SE250:lab-5:tlou006
LAB 5
Q1
Testing with
int sample_size = 1000; int n_keys = 1000; int table_size = 1000;
and running rt_add_buzhash Testing Buzhash low on 1000 samples
Entropy = 7.843786 bits per byte. Optimum compression would reduce the size of this 1000 byte file by 1 percent. Chi square distribution for the 1000 samples is 214.46, and randomly would exceed this value 95.00 percent of the times. Arithmetic mean value of the data bytes is 128.0860 <127.5 = random>. Monte Carlo value for Pi is 3.132530120 <error 0.29 percent>. Serial correlation coefficient is -0.017268 <totally uncorrelated = 0.0>. Buzhash low 1000/1000: llps = 6, expecting 5.51384
Not sure what these results mean yet.
After increasing the sample size to first 100000 then 10000000
I observed..
Entropy got closer to 8 bits per byte.
The percentage compression would reduce the file size by decreased to 0.

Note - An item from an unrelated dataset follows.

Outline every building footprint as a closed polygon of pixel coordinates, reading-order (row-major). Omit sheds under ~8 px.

Chi square distribution decreased.
Arithmetic mean value of the data byes gets closer to 127.5
Monte Carlo value got closer to PI.
Serial correlation coefficient got closer to 0
llps value was closer to the expected value.

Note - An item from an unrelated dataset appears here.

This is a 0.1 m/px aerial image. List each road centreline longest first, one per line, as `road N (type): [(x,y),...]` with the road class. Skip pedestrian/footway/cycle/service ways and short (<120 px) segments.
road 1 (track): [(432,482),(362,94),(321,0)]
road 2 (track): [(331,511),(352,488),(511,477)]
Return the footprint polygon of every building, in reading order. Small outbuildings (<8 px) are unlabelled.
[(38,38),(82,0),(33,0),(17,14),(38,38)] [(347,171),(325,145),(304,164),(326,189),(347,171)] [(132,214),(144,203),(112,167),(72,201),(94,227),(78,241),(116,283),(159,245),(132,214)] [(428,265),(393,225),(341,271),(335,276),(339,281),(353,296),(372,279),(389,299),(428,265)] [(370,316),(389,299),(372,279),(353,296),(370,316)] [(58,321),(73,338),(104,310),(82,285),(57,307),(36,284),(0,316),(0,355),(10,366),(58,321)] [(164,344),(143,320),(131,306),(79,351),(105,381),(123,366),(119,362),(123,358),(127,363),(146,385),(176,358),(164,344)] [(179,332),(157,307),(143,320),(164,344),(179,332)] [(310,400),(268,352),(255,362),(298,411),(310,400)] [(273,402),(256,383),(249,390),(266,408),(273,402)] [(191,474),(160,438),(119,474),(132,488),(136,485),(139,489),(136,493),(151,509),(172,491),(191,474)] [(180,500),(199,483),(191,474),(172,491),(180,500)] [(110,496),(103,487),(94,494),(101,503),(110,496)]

All the results suggest increasing the sample size increases "randomness"
Running rt_add_buzhashn with sample size 100000 and low entropy
Entropy = 7.998236 bits per byte. Optimum compression would reduce the size of this 100000 byte file by 0 percent. Chi square distribution for the 100000 samples is 244.84, and randomly would exceed this value 50.00 percent of the times. Arithmetic mean value of the data bytes is 127.4936 <127.5 = random>. Monte Carlo value for Pi is 3.137635506 <error 0.13 percent>. Serial correlation coefficient is -0.003092 <totally uncorrelated = 0.0>. Buzhash low 1000/1000: llps = 999 (!!!!!!), expecting 5.51384
llps = 999 suggests that a lot of values is bunched up in one place
Running rt_add_hash_CRC with sample size 100000 and low entropy
Entropy = 5.574705 bits per byte. Optimum compression would reduce the size of this 100000 byte file by 30 percent. Chi square distribution for the 100000 samples is 1398897.03, and randomly would exceed this value 0.01 percent of the times. Arithmetic mean value of the data bytes is 95.7235 <127.5 = random>. Monte Carlo value for Pi is 3.747989920 <error 19.30 percent>. Serial correlation coefficient is -0.075371 <totally uncorrelated = 0.0>. Buzhash low 1000/1000: llps = 13, expecting 5.51384
Running rt_add_base256 with sample size 100000 and low entropy
Entropy = 0.00000 (!!!) bits per byte. Optimum compression would reduce the size of this 100000 byte file by 100 percent. Chi square distribution for the 1000 samples is 25500000.00, and randomly would exceed this value 0.01 percent of the times. Arithmetic mean value of the data bytes is 97.0000 <127.5 = random>. Monte Carlo value for Pi is 4.0000000 <error 27.32 percent>. Serial correlation coefficient is undefined <totally uncorrelated = 0.0>. Buzhash low 1000/1000: llps = 1000 (!!!!), expecting 5.51384
base256 and other hash functions produced many unexpected results.
Maybe the sample size is too large? Suggests buzhash performs well using large sample sizes.